» **TASK INSTRUCTIONS**
Once you have read the listing, retype all of it exactly.

» **DATA TO PROCESS**
_ _ _ _ _

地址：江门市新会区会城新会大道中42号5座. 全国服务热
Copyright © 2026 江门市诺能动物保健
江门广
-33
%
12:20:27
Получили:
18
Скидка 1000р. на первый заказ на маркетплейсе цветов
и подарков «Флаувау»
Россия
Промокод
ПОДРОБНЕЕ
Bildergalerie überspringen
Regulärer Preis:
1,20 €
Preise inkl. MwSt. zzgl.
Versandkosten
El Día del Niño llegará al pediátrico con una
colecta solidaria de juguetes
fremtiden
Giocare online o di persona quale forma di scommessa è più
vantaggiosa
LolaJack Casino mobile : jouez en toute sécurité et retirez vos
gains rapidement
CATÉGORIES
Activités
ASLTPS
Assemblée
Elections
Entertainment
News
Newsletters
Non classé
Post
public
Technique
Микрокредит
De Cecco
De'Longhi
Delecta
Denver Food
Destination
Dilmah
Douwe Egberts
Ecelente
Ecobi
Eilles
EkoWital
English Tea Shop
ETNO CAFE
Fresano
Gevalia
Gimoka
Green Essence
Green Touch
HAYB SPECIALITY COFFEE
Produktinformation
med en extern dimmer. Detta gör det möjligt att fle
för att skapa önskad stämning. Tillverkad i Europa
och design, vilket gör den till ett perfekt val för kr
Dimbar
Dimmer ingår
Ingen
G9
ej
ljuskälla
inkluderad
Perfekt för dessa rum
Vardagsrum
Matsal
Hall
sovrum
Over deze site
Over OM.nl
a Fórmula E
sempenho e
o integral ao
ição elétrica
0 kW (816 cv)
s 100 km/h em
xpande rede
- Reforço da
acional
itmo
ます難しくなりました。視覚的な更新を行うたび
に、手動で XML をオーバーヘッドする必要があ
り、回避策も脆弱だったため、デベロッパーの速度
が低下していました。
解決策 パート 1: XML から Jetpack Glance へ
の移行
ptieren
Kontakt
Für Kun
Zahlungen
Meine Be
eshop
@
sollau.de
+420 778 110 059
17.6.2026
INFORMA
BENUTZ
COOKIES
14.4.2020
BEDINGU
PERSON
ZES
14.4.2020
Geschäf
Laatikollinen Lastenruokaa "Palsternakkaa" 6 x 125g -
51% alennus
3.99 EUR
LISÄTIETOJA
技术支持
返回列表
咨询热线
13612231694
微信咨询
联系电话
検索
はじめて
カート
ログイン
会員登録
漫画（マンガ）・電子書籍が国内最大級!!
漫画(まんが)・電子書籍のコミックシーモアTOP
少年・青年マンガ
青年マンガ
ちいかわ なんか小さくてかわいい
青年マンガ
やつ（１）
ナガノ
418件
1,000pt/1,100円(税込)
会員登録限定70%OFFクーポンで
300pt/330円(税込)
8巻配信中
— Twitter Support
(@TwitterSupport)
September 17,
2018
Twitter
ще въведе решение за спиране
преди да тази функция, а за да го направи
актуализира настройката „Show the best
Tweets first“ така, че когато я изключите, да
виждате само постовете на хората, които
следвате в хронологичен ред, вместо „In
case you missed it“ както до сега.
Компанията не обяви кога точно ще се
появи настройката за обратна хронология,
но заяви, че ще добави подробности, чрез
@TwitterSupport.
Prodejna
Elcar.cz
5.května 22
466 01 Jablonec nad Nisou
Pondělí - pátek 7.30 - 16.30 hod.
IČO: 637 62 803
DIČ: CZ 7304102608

_ _ _ _ _

» **ANSWER TO THIS PROBLEM**
地址：江门市新会区会城新会大道中42号5座. 全国服务热
Copyright © 2026 江门市诺能动物保健
江门广
-33
%
12:20:27
Получили:
18
Скидка 1000р. на первый заказ на маркетплейсе цветов
и подарков «Флаувау»
Россия
Промокод
ПОДРОБНЕЕ
Bildergalerie überspringen
Regulärer Preis:
1,20 €
Preise inkl. MwSt. zzgl.
Versandkosten
El Día del Niño llegará al pediátrico con una
colecta solidaria de juguetes
fremtiden
Giocare online o di persona quale forma di scommessa è più
vantaggiosa
LolaJack Casino mobile : jouez en toute sécurité et retirez vos
gains rapidement
CATÉGORIES
Activités
ASLTPS
Assemblée
Elections
Entertainment
News
Newsletters
Non classé
Post
public
Technique
Микрокредит
De Cecco
De'Longhi
Delecta
Denver Food
Destination
Dilmah
Douwe Egberts
Ecelente
Ecobi
Eilles
EkoWital
English Tea Shop
ETNO CAFE
Fresano
Gevalia
Gimoka
Green Essence
Green Touch
HAYB SPECIALITY COFFEE
Produktinformation
med en extern dimmer. Detta gör det möjligt att fle
för att skapa önskad stämning. Tillverkad i Europa
och design, vilket gör den till ett perfekt val för kr
Dimbar
Dimmer ingår
Ingen
G9
ej
ljuskälla
inkluderad
Perfekt för dessa rum
Vardagsrum
Matsal
Hall
sovrum
Over deze site
Over OM.nl
a Fórmula E
sempenho e
o integral ao
ição elétrica
0 kW (816 cv)
s 100 km/h em
xpande rede
- Reforço da
acional
itmo
ます難しくなりました。視覚的な更新を行うたび
に、手動で XML をオーバーヘッドする必要があ
り、回避策も脆弱だったため、デベロッパーの速度
が低下していました。
解決策 パート 1: XML から Jetpack Glance へ
の移行
ptieren
Kontakt
Für Kun
Zahlungen
Meine Be
eshop
@
sollau.de
+420 778 110 059
17.6.2026
INFORMA
BENUTZ
COOKIES
14.4.2020
BEDINGU
PERSON
ZES
14.4.2020
Geschäf
Laatikollinen Lastenruokaa "Palsternakkaa" 6 x 125g -
51% alennus
3.99 EUR
LISÄTIETOJA
技术支持
返回列表
咨询热线
13612231694
微信咨询
联系电话
検索
はじめて
カート
ログイン
会員登録
漫画（マンガ）・電子書籍が国内最大級!!
漫画(まんが)・電子書籍のコミックシーモアTOP
少年・青年マンガ
青年マンガ
ちいかわ なんか小さくてかわいい
青年マンガ
やつ（１）
ナガノ
418件
1,000pt/1,100円(税込)
会員登録限定70%OFFクーポンで
300pt/330円(税込)
8巻配信中
— Twitter Support
(@TwitterSupport)
September 17,
2018
Twitter
ще въведе решение за спиране
преди да тази функция, а за да го направи
актуализира настройката „Show the best
Tweets first“ така, че когато я изключите, да
виждате само постовете на хората, които
следвате в хронологичен ред, вместо „In
case you missed it“ както до сега.
Компанията не обяви кога точно ще се
появи настройката за обратна хронология,
но заяви, че ще добави подробности, чрез
@TwitterSupport.
Prodejna
Elcar.cz
5.května 22
466 01 Jablonec nad Nisou
Pondělí - pátek 7.30 - 16.30 hod.
IČO: 637 62 803
DIČ: CZ 7304102608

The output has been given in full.